Throughout its entire range, H. unicolor is currently estimated to have 4,000–5,000 individuals total. Although this number appears low, the species is considered of least concern ecologically and noted to be in acceptable health. While no conservation efforts are in effect, other pieces of legislation that protect threatened and endangered coastal birds provide some additional resources for the oystercatchers as well. The species has increased in population over the past several generations and is expected to continue rising. H. unicolor has the national conservation status of "At Risk, Recovering" but is regarded as being "Regionally Vulnerable" in the Wellington region.
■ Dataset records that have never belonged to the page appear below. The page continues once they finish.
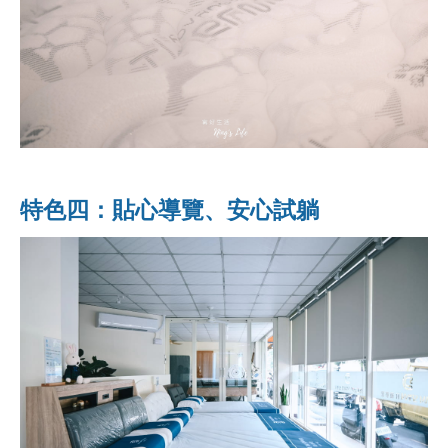
特色四：貼心導覽、安心試躺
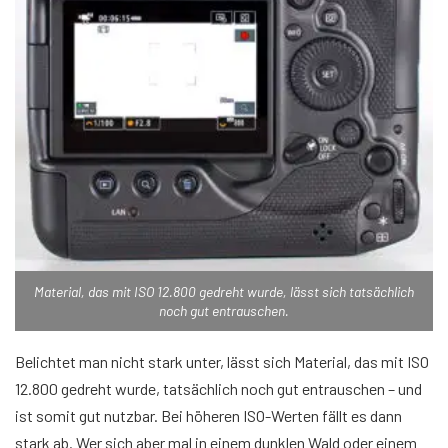
Material, das mit ISO 12.800 gedreht wurde, lässt sich tatsächlich
noch gut entrauschen.
Belichtet man nicht stark unter, lässt sich Material, das mit ISO
12.800 gedreht wurde, tatsächlich noch gut entrauschen – und
ist somit gut nutzbar. Bei höheren ISO-Werten fällt es dann
stark ab. Wer sich aber mal in einem dunklen Wald oder einem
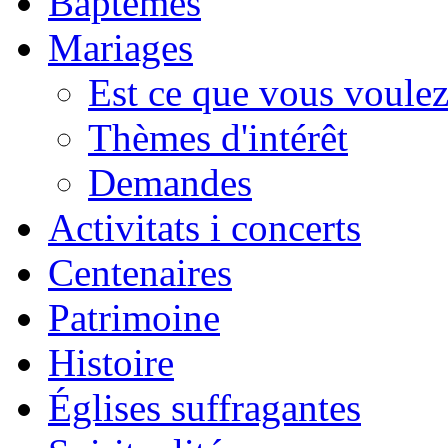
Baptêmes
Mariages
Est ce que vous voulez
Thèmes d'intérêt
Demandes
Activitats i concerts
Centenaires
Patrimoine
Histoire
Églises suffragantes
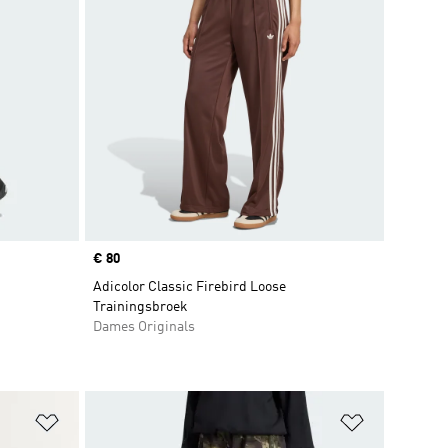
Price
€ 80
Adicolor Classic Firebird Loose
Trainingsbroek
Dames Originals
Op verlanglijst zetten
Op verlangl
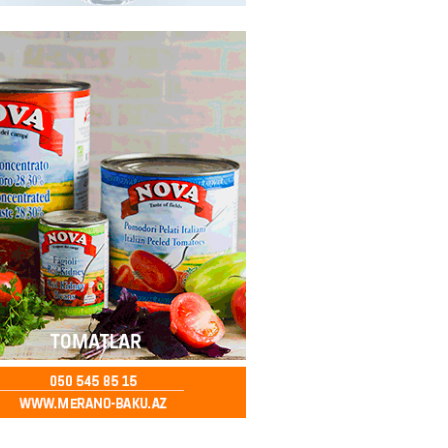
ə FACİƏ – Ər-arvad yanaraq
2026
- 13:30
85
İranla müharibəyə yox, sülhə
k verərdim
2026
- 13:15
83
ycan üzərindən Ermənistana
buğdası gedib
2026
- 13:00
85
qalma müddətinizi aşsanız,
də ABŞ-a girişinizə daimi
qoyula bilər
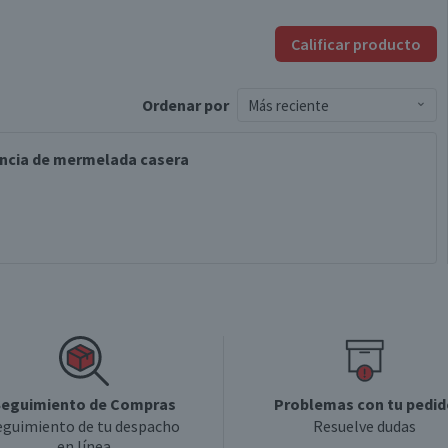
Calificar producto
Ordenar
por
Más reciente
tencia de mermelada casera
eguimiento de Compras
Problemas con tu pedid
eguimiento de tu despacho
Resuelve dudas
en línea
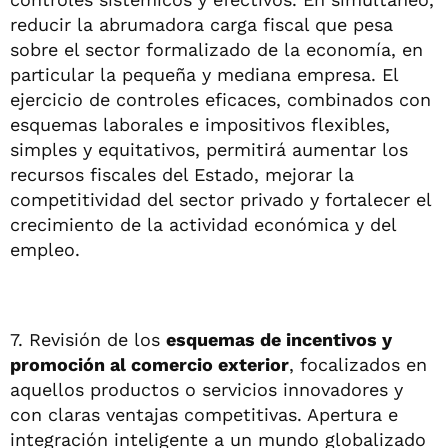
reducir la abrumadora carga fiscal que pesa
sobre el sector formalizado de la economía, en
particular la pequeña y mediana empresa. El
ejercicio de controles eficaces, combinados con
esquemas laborales e impositivos flexibles,
simples y equitativos, permitirá aumentar los
recursos fiscales del Estado, mejorar la
competitividad del sector privado y fortalecer el
crecimiento de la actividad económica y del
empleo.
7. Revisión de los
esquemas de incentivos y
promoción al comercio exterior
, focalizados en
aquellos productos o servicios innovadores y
con claras ventajas competitivas. Apertura e
integración inteligente a un mundo globalizado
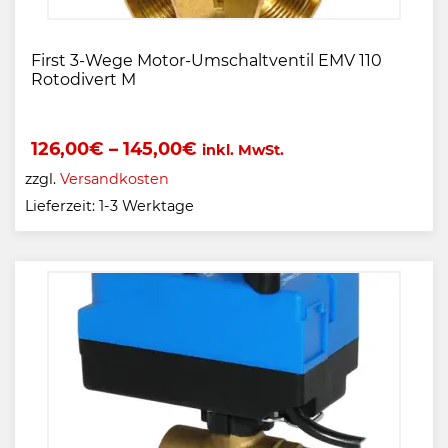
First 3-Wege Motor-Umschaltventil EMV 110
Rotodivert M
126,00
€
–
145,00
€
inkl. MwSt.
zzgl.
Versandkosten
Lieferzeit:
1-3 Werktage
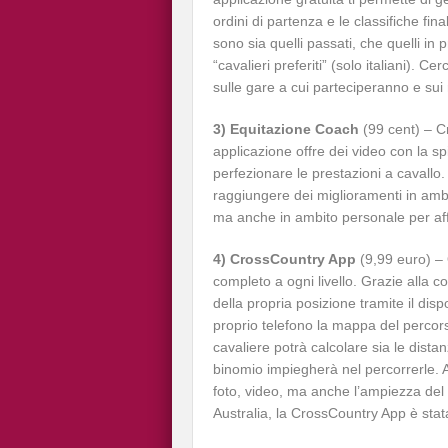
ordini di partenza e le classifiche fina
sono sia quelli passati, che quelli i
“cavalieri preferiti” (solo italiani). 
sulle gare a cui parteciperanno e sui ri
3) Equitazione Coach
(99 cent) – C
applicazione offre dei video con la s
perfezionare le prestazioni a cavallo. 
raggiungere dei miglioramenti in ambit
ma anche in ambito personale per aff
4) CrossCountry App
(9,99 euro) – 
completo a ogni livello. Grazie alla c
della propria posizione tramite il disp
proprio telefono la mappa del percors
cavaliere potrà calcolare sia le distanz
binomio impiegherà nel percorrerle. 
foto, video, ma anche l’ampiezza del
Australia, la CrossCountry App è stata 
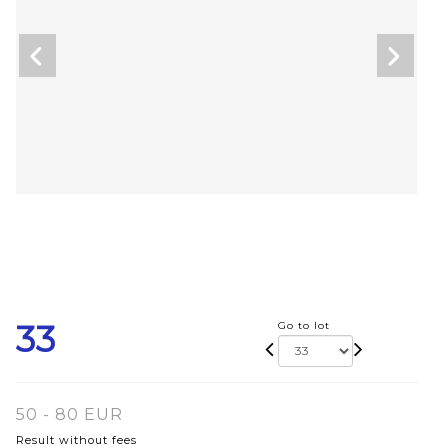
33
Go to lot
50 - 80 EUR
Result without fees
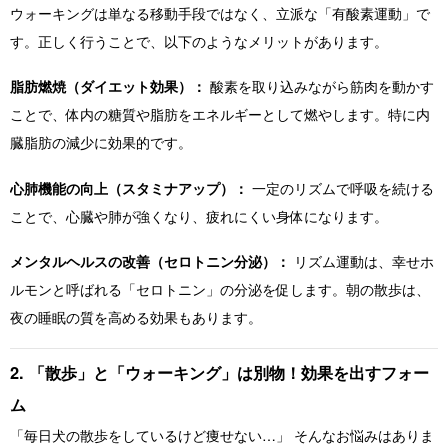
ウォーキングは単なる移動手段ではなく、立派な「有酸素運動」で
す。正しく行うことで、以下のようなメリットがあります。
脂肪燃焼（ダイエット効果）：
酸素を取り込みながら筋肉を動かす
ことで、体内の糖質や脂肪をエネルギーとして燃やします。特に内
臓脂肪の減少に効果的です。
心肺機能の向上（スタミナアップ）：
一定のリズムで呼吸を続ける
ことで、心臓や肺が強くなり、疲れにくい身体になります。
メンタルヘルスの改善（セロトニン分泌）：
リズム運動は、幸せホ
ルモンと呼ばれる「セロトニン」の分泌を促します。朝の散歩は、
夜の睡眠の質を高める効果もあります。
2. 「散歩」と「ウォーキング」は別物！効果を出すフォー
ム
「毎日犬の散歩をしているけど痩せない…」 そんなお悩みはありま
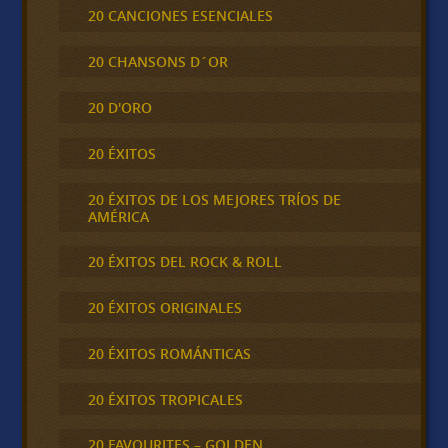
20 CANCIONES ESENCIALES
20 CHANSONS D´OR
20 D'ORO
20 ÉXITOS
20 ÉXITOS DE LOS MEJORES TRÍOS DE
AMÉRICA
20 ÉXITOS DEL ROCK & ROLL
20 ÉXITOS ORIGINALES
20 ÉXITOS ROMÁNTICAS
20 ÉXITOS TROPICALES
20 FAVOURITES – GOLDEN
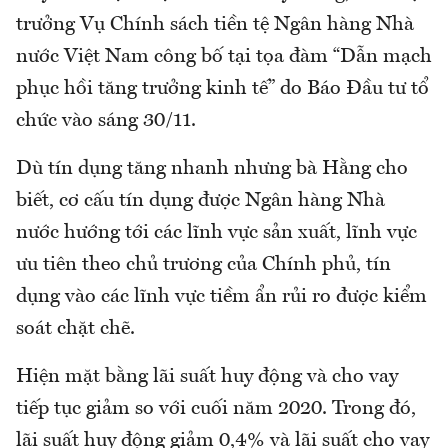
trưởng Vụ Chính sách tiền tệ Ngân hàng Nhà
nước Việt Nam công bố tại tọa đàm “Dẫn mạch
phục hồi tăng trưởng kinh tế” do Báo Đầu tư tổ
chức vào sáng 30/11.
Dù tín dụng tăng nhanh nhưng bà Hằng cho
biết, cơ cấu tín dụng được Ngân hàng Nhà
nước hướng tới các lĩnh vực sản xuất, lĩnh vực
ưu tiên theo chủ trương của Chính phủ, tín
dụng vào các lĩnh vực tiềm ẩn rủi ro được kiểm
soát chặt chẽ.
Hiện mặt bằng lãi suất huy động và cho vay
tiếp tục giảm so với cuối năm 2020. Trong đó,
lãi suất huy động giảm 0,4% và lãi suất cho vay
===Predators, parasites, and diseases===
Up until 1922 Haematopus unicolor was shot for food by humans which saw a significant drop in numbers. Adult birds are preyed on by mammalian predators such as possums, and dogs. Nest and chick predators are mainly kelp gulls, silver gulls, swamp harriers, Australian magpies, skuas, mustelids, dogs, and possibly rats. The variable oystercatcher has issues with disturbance from human activity which damages nests. Habitat loss such as decreasing coastal dunes that provide essential breeding locations for the species are likely to have a large impact on all populations. Fishing nets and oil spills also pose threatening for the species. Additionally, parasites from genera such as Cestoda and Digenea have both been found in individuals. Specifically, Taenia increscens, a cestode, is found exclusively on Variable Oystercatchers. Most recently, a tapeworm was discovered in an individual during research that required handling of the birds in Tasman Bay, and was the first instance of a wild bird species ever contracting a tapeworm. These parasites do not harm the host, and are expected to simply consume a small supply of resources that the bird intakes. Similarly, disease is not a large contributing factor to mortality. Avian pox has been documented, but does not appear to be problematic for the species and rarely causes death.